The FTC did not offer an alternative test but criticized the discount attribution standard as under-protecting competition. First, the FTC noted that the incremental price-cost test offers no protection to less-efficient rivals, even when the bundling at issue is the reason that the rival cannot achieve the scale necessary to be more efficient. Further, the exclusion of a less-efficient rival may harm competition and lead to higher prices for consumers. Second, the FTC rejected the idea that bundled discounts always lead to lower prices for consumers. Instead, the FTC characterized, such "discounts" as charging a penalty for customer disloyalty; a firm could raise its baseline prices before offering the discount, such that even "loyal" customers do not pay less than they did before. According to the FTC, such penalties for purchasing a rival's products may force the rival to exit the market and give the bundling firm an opportunity to raise its prices.

Similarly, the Department of Justice and FTC explained in the proposed merger guidelines that, as part of their merger reviews, they will examine whether bundling, tying, or other conduct might "tend to extend" a firm's dominance, even if such vendor programs would not violate Sherman Act, Section 2's monopolization prohibition. The Amgen/Horizon challenge is an example of how the FTC might consider potential bundling in its merger review.

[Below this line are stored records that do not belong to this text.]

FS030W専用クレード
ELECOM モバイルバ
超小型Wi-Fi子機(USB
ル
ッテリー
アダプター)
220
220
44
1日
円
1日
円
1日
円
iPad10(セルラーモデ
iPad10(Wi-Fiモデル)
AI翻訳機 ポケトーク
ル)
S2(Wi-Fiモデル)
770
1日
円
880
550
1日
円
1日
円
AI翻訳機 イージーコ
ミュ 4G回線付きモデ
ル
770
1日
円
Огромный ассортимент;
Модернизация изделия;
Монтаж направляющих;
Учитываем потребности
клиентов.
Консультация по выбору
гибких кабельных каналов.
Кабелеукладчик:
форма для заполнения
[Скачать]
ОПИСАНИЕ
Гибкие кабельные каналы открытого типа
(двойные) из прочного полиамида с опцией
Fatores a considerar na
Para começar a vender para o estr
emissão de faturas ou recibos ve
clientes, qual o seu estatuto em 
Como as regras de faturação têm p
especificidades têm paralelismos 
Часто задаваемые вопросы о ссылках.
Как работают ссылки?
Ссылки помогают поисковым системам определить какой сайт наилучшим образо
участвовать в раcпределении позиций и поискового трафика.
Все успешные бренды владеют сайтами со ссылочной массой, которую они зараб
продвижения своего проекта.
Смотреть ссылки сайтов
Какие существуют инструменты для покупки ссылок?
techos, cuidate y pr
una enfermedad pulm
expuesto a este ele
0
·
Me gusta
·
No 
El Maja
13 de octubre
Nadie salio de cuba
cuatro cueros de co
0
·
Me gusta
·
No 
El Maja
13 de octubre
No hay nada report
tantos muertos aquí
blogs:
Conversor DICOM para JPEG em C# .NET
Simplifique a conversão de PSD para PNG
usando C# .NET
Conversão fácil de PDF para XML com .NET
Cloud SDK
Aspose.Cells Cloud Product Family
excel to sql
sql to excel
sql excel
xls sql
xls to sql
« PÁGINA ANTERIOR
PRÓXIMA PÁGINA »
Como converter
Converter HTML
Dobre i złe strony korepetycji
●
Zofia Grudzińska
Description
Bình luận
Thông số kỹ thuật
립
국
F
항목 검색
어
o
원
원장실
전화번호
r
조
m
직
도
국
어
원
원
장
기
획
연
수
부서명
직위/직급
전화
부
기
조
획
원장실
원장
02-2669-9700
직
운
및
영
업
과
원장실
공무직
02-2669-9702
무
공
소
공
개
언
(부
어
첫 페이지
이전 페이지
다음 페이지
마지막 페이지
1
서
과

The district court did not address the FTC's criticisms of the discount attribution standard in its opinion denying Medtronic's motion to dismiss. See Applied Med. Res. Corp. v. Medtronic, Inc., 2023 WL 5503107 (C.D. Cal. Aug. 2, 2023). Whether in the vendor relationship or merger context, it remains to be seen whether the FTC's skepticism of bundling will gain traction in the courts.


[1] Press Release, FTC, FTC Files Amicus Brief to Clarify Antitrust Standards Involving Exclusive-Dealing and Bundling Arrangements (July 3, 2023), https://www.ftc.gov/news-events/news/press-releases/2023/07/ftc-files-amicus-brief-clarify-antitrust-standards-involving-exclusive-dealing-bundling-arrangements.

DISCLAIMER: Because of the generality of this update, the information provided herein may not be applicable in all situations and should not be acted upon without specific legal advice based on particular situations.